Thesen über den Zustand unserer Gesellschaft sowie Perspektiven für gesellschaftliche und politische Kämpfe

Es ist kalt geworden nicht nur in Deutschland: Die Krise des Finanzkapitalismus als globalem gesellschaftlichem Modell droht entweder in einem Weltkrieg zu explodieren oder in einem grenzenlosen Bürgerkrieg zu implodieren. Um zu retten, was für sie zu retten ist (oder wenigstens ihr Ende hinauszuzögern), greifen die Herrschenden zu dem Mittel, das schon immer ihre Krisenlösung war: Senkung des Lebensstandards für die (hand-)arbeitende Klasse und ideologische Polarisierung der Gesellschaft. Nein, keine Polarisierung im Namen
des Klassenkampfes, sondern eine Mobilisierung gegen den äußeren und inneren „Feind“, eine, die die Klassenfrage verschwinden lassen soll. Als Dreingabe werden mehr oder minder religiöse Heilsversprechen abgegeben. „Wenn wir erstmal… den Feind im Osten besiegt, …die Mächte der autokratischen Finsternis vernichtet, …den Feind im Inneren besiegt haben, …genug Windräder haben aufbauen lassen…, ja dann wird es allen wieder gut gehen!“, verkünden sie.
Dass die herrschenden Klassen dieses Programm verfolgen, erstaunt nicht. Sehr wohl aber, dass ein Teil der Linken dabei mitmacht. Ebenfalls mag es erstaunen, dass vor allem aus dem sich als „antiautoritär“ und „zivilgesellschaftlich“ verstehenden Milieu heraus die aggressivsten Stimmen laut wurden und werden. Die Massivität der verbalen und auch körperlichen Angriffe, mit der wir seit den Corona- Jahren konfrontiert waren, hätten wir uns
vor wenigen Jahren kaum vorstellen können. Ebenso wenig die Bereitschaft, staatliche und betriebliche Zwangsmaßnahmen mitzutragen oder sogar noch einzufordern. Warnzeichen mit noch weit drastischeren Folgen gab es allerdings: Etwa die breite Zustimmung eines ähnlichen Milieus in Ägypten zu den Massakern der an die Macht geputschten Militärjunta in Ägypten 2013; die hierzulande populäre Kampagne „Adopt a revolution“ für ein Eingreifen der NATO in den Bürgerkrieg in Syrien; die mit Achselzucken quittierte Dominanz
nationalistischer und faschistischer Kräfte beim „Maidan“ in Kiew Ende 2013/14 u.a.m. Dieses Milieu ist heute sehr stark akademisch geprägt, aber nicht ausschließlich; unter den Unterstützern der Militärjunta in Ägypten und der Junta in der Ukraine finden sich auch Vertreter „Unabhängiger Gewerkschaften“, denen ihr grundsätzliches Engagement und persönliche Opferbereitschaft nicht abzusprechen ist. Der Mythos „Rojava“ lässt international Freiwillige erst in den syrischen Bürgerkrieg ziehen und von dort weiter zur Waffenbrüderschaft mit dem Azov- Regiment u.a. nationalistischen Verbänden.

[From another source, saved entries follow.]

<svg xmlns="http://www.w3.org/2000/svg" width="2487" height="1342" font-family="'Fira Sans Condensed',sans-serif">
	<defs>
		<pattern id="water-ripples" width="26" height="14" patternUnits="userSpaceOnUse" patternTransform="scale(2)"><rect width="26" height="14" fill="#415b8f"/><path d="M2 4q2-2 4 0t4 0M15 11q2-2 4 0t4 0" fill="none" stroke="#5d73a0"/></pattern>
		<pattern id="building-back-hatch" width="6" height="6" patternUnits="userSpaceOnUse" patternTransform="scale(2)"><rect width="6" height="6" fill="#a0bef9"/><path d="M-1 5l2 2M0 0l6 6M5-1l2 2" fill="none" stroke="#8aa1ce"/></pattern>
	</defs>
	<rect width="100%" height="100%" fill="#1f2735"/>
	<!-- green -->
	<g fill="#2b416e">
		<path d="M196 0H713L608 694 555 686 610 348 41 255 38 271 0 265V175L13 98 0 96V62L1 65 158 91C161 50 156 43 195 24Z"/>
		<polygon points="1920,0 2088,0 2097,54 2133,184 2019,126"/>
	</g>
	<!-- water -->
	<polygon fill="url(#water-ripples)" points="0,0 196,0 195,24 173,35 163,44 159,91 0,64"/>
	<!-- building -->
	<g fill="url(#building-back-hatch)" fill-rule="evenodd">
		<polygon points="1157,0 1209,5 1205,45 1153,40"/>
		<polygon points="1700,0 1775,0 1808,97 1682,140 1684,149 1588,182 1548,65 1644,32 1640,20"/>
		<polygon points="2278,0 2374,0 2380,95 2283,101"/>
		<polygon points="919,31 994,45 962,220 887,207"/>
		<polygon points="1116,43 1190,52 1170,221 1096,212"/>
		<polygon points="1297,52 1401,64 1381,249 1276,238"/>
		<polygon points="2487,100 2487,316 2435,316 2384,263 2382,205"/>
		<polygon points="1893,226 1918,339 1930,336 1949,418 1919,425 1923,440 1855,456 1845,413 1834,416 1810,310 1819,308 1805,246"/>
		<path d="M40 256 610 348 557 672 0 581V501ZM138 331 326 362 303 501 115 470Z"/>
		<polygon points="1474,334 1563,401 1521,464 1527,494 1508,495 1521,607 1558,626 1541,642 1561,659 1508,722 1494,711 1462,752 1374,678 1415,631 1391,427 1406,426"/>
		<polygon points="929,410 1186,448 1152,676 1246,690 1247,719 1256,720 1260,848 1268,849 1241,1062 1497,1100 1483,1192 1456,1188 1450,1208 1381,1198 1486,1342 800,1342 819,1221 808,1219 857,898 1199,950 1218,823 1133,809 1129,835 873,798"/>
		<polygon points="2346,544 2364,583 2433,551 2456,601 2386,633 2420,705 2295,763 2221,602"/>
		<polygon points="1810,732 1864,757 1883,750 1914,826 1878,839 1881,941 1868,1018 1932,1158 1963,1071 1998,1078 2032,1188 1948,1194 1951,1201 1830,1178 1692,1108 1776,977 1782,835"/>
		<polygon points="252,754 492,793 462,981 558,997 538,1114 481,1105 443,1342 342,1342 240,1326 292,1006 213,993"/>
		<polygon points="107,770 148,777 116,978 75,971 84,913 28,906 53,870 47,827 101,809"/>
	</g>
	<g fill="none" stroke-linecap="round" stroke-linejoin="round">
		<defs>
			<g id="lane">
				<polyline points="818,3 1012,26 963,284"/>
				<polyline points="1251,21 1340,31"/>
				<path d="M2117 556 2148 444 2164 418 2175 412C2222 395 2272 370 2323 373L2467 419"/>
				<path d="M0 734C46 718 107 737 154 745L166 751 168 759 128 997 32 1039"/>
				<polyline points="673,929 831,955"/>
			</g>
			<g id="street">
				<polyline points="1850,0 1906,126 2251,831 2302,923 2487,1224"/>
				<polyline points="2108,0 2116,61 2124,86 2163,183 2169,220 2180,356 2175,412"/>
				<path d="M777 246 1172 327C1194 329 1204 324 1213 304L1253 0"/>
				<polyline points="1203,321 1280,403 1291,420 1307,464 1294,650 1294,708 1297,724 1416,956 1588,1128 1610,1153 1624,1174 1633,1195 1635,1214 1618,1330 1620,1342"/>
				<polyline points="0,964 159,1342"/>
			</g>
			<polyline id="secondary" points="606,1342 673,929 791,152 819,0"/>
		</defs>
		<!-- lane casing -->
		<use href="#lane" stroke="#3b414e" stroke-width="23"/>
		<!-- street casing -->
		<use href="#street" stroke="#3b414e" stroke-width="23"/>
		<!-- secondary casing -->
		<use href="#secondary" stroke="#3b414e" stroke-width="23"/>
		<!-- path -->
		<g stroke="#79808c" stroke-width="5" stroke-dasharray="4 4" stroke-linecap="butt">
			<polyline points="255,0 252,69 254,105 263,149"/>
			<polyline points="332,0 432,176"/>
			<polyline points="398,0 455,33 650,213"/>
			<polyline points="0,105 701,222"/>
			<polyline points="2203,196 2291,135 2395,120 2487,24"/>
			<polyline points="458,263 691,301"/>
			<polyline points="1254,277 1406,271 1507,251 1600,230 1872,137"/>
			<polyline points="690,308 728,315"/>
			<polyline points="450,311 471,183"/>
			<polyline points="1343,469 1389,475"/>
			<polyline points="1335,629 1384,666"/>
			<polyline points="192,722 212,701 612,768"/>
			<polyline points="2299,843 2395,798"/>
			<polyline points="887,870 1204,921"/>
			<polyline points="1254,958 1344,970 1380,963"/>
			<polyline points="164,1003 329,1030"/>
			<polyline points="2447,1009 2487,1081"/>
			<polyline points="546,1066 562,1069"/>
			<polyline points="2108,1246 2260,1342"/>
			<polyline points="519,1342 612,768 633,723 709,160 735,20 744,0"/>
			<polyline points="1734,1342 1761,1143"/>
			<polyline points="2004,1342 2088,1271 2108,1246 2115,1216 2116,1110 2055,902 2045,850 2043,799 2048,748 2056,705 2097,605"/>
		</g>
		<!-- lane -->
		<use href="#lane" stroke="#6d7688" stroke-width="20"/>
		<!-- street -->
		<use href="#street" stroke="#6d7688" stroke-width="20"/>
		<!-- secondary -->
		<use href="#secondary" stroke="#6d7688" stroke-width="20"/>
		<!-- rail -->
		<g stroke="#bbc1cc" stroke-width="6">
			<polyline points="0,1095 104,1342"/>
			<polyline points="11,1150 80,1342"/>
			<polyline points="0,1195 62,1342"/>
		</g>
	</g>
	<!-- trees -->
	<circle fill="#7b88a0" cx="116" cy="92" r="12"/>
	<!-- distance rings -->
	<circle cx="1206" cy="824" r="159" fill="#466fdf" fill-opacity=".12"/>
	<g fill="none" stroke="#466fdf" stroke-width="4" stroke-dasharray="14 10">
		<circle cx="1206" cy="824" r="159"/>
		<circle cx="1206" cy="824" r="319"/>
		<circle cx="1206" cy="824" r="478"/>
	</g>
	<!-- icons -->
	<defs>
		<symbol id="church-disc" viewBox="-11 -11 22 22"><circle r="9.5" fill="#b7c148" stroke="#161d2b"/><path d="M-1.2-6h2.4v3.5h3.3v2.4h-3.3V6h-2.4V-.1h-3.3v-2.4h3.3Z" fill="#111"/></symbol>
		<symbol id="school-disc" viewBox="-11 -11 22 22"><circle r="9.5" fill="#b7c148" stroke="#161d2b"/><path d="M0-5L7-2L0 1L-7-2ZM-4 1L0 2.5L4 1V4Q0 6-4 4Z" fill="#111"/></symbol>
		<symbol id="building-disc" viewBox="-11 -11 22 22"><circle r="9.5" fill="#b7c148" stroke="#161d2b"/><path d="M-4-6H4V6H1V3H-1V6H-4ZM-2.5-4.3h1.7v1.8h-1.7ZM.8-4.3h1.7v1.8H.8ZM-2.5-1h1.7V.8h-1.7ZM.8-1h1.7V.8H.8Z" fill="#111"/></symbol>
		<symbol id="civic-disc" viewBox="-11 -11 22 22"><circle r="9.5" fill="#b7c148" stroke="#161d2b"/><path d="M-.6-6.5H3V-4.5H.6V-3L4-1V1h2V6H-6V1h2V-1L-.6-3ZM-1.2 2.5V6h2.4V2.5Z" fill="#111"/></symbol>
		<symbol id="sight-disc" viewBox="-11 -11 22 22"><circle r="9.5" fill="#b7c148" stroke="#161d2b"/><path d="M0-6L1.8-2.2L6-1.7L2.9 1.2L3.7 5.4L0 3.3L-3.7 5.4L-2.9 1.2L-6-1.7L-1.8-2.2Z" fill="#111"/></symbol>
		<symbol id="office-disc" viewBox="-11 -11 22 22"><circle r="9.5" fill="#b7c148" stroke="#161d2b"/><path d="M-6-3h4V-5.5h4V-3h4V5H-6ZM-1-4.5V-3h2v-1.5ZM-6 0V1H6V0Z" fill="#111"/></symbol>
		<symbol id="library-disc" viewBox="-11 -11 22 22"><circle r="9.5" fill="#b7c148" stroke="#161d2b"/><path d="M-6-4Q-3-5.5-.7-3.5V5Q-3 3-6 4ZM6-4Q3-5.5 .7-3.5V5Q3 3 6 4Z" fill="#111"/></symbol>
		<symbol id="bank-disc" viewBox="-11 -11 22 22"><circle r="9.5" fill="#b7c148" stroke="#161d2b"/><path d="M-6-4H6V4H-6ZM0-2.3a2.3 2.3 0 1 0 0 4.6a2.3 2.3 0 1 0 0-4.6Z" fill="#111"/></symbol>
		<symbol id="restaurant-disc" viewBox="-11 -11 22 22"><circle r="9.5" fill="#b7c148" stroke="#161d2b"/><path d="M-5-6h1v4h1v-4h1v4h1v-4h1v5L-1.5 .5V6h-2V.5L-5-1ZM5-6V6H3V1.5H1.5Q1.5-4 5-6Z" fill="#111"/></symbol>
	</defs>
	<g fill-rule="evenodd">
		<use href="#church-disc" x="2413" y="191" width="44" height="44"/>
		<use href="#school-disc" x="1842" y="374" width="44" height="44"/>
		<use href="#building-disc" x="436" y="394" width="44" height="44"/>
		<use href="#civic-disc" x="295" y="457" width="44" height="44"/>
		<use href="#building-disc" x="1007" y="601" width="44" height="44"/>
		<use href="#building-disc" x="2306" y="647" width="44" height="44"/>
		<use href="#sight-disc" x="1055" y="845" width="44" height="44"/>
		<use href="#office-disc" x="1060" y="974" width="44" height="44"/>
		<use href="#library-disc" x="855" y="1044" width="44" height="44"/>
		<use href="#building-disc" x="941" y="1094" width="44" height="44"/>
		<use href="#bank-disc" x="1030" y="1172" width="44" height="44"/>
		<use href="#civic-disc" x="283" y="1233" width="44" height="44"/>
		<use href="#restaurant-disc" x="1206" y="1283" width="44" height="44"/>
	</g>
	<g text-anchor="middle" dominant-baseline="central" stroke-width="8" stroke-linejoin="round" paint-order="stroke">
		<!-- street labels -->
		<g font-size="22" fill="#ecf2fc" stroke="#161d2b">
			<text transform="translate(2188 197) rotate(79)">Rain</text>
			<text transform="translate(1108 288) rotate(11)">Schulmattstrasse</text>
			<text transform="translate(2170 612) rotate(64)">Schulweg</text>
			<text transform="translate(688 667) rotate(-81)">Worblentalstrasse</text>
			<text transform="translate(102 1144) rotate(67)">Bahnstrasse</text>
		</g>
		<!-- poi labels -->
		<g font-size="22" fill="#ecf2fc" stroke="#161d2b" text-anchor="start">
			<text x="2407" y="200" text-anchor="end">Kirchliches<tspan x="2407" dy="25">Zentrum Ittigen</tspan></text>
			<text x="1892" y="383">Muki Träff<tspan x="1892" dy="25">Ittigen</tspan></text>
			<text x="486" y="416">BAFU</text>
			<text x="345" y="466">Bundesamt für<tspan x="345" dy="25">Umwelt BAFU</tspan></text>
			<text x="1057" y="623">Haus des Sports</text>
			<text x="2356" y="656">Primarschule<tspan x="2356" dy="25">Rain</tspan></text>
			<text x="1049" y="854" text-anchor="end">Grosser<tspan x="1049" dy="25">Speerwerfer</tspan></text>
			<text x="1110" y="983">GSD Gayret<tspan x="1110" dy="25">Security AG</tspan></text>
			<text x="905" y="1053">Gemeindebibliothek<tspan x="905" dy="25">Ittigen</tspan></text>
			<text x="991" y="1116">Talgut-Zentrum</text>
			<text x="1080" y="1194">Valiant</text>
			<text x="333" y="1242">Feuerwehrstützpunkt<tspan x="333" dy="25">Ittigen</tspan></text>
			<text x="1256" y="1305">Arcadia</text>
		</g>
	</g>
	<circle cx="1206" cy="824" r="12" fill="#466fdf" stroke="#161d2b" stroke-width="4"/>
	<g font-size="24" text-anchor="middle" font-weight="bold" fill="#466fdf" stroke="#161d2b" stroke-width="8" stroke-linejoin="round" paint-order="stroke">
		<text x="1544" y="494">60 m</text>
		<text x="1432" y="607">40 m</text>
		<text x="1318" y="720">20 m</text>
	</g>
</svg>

Entsprechend sind auch in Deutschland kleine Gruppen wie die anarchosyndikalistische „Freie Arbeiter-Union“ oder das „Anarchist Black Cross“ damit beschäftigt, Geld für Waffen für unsere „Brüder und Schwestern in den Schützengräben“ der Ostfront zu sammeln. Wir stehen also vor einem politischen Problem, dem wir allein mit Polemiken gegen einzelne
Gruppen oder populäre Vertreter dieses Milieus nicht beikommen. Wir müssen versuchen, zu verstehen, welche gesellschaftlichen Entwicklungen heute ihre Wirkung entfalten. Es gibt glücklicherweise viele, die über die Ausweitung des Verbotes der Kritik an staatlichen Maßnahmen über „Seuchengesetze“ hinaus auf die an der (faktischen) Beteiligung Deutschlands am dritten Krieg mit Russland in den letzten hundert Jahren unsicher geworden sind. Es gibt auch viele junge Menschen, die erst in der Zeit des Lockdowns politisiert worden sind und die Auseinandersetzungen nicht „live“, sondern in den sozialen Medien mitbekommen haben.
Um an dieser Stelle eine von vielen Fragen in den Mittelpunkt zu stellen: Wie funktioniert heute die Konditionierung der Öffentlichen Meinung (Medien)?

Wie wird heute nicht nur das Recht auf eine individuelle Meinungsäußerung, sondern auch eine kollektive Diskussion versucht, zu verhindern?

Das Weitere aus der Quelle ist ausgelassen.